Tim Bowen reveals a set of collocations that is equally dark, sinister and shocking!
Stories of secret affairs between celebrities often feature in the news. The celebrities’ names are often a closely-guarded secret (not told to anyone) for some time, reinforced by a legal injunction preventing the publication of their names. However, their identities are often an open secret (widely known), however, mainly thanks to social networking sites.
Secrets can also concern very personal matters, in which case they are innermost or intimate, as in ‘Our unconscious world has the power to reveal our innermost secrets’. Secrets may also involve bad or illegal behaviour, in which case they can be described as dark, dirty, guilty, shameful, shocking, sinister or sordid, as in ‘This has been the west’s dirty little secret ever since President Roosevelt’s time’.
A number of verbs are used with secret. ’It was the Internet that revealed the celebrities’ secret’ and other verbs that can be used to mean ‘tell someone a secret’ include betray, disclose, divulge, leak and let slip.

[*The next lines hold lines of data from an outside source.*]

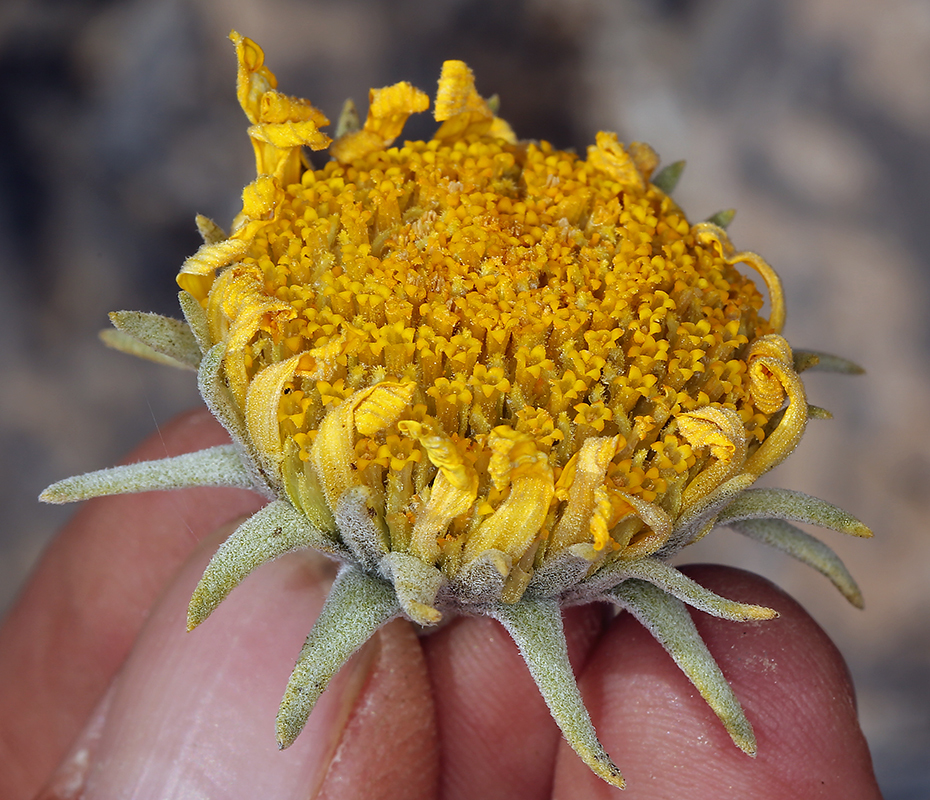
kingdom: Plantae
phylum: Tracheophyta
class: Magnoliopsida
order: Asterales
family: Asteraceae
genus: Enceliopsis
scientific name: Enceliopsis nudicaulis
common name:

A secret can also be discovered, of course, and other verbs that can be used here include find out, learn, uncover, unearth and unlock, as in ‘While researching our family history, I unearthed a dark secret’. The celebrities attempted to bury their secret by using the courts to prevent their names being published in the newspapers. Other verbs that can be used in a similar way include conceal, guard, harbour, hide and keep, as in ‘For many years she harboured a guilty secret’.